Inference for Sampling
When the members of a sample are selected at random from a population, we can use the sample results to make inferences about the population. Even when making an inference from a random sample, it would be surprising if the estimate from the sample was exactly equal to the truth about the population.
statistically significant
When the observed results of a study are too unusual to be explained by chance alone, the results are called statistically significant.
How to Choose an SRS with Technology
•Label. Give each individual in the population a distinct numerical label from 1 to N, where N is the number of individuals in the population. •Randomize. Use a random number generator to obtain n different integers from 1 to N, where n is the sample size. •Select. Choose the individuals that correspond to the randomly selected integers.
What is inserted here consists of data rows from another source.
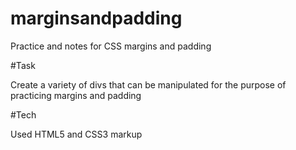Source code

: # marginsandpadding
Practice and notes for CSS margins and padding

#Task

Create a variety of divs that can be manipulated for the purpose of practicing margins and padding

#Tech

Used HTML5 and CSS3 markup
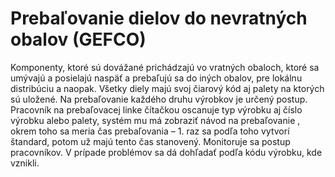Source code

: # Prebaľovanie dielov do nevratných obalov (GEFCO) 
 
Komponenty, ktoré sú dovážané prichádzajú vo vratných obaloch, ktoré sa umývajú 
a posielajú naspäť a prebaľujú sa do iných obalov, pre lokálnu distribúciu a naopak. Všetky 
diely majú svoj čiarový kód aj palety na ktorých sú uložené. Na prebaľovanie každého druhu 
výrobkov je určený postup. Pracovník na prebaľovacej linke čítačkou oscanuje typ výrobku aj 
číslo výrobku alebo palety, systém mu má zobraziť návod na prebaľovanie , okrem toho sa 
meria čas prebaľovania – 1. raz sa podľa toho vytvorí štandard, potom už majú tento čas 
stanovený. Monitoruje sa postup pracovníkov. V prípade problémov sa dá dohľadať podľa 
kódu výrobku, kde vznikli.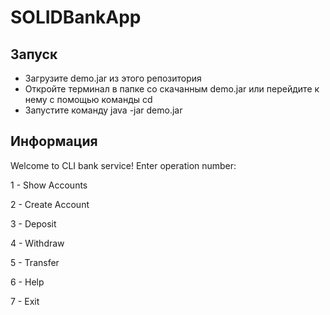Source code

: # SOLIDBankApp

## Запуск
* Загрузите demo.jar из этого репозитория
* Откройте терминал в папке со скачанным demo.jar или перейдите к нему с помощью команды cd
* Запустите команду java -jar demo.jar

## Информация
Welcome to CLI bank service! Enter operation number:

1 - Show Accounts

2 - Create Account

3 - Deposit

4 - Withdraw

5 - Transfer

6 - Help

7 - Exit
How to Choose an SRS with Table D
•Label. Give each member of the population a distinct numerical label with the same number of digits. Use as few digits as possible. •Randomize. Read consecutive groups of digits of the appropriate length from left to right across a line in Table D. Ignore any group of digits that wasn't used as a label or that duplicates a label already in the sample. Stop when you have chosen n different labels. •Select. Choose the individuals that correspond to the randomly selected integers.
The Scope of Inference
•Random selection of individuals allows inference about the population from which the individuals were chosen. •Random assignment of individuals to groups allows inference about cause and effect.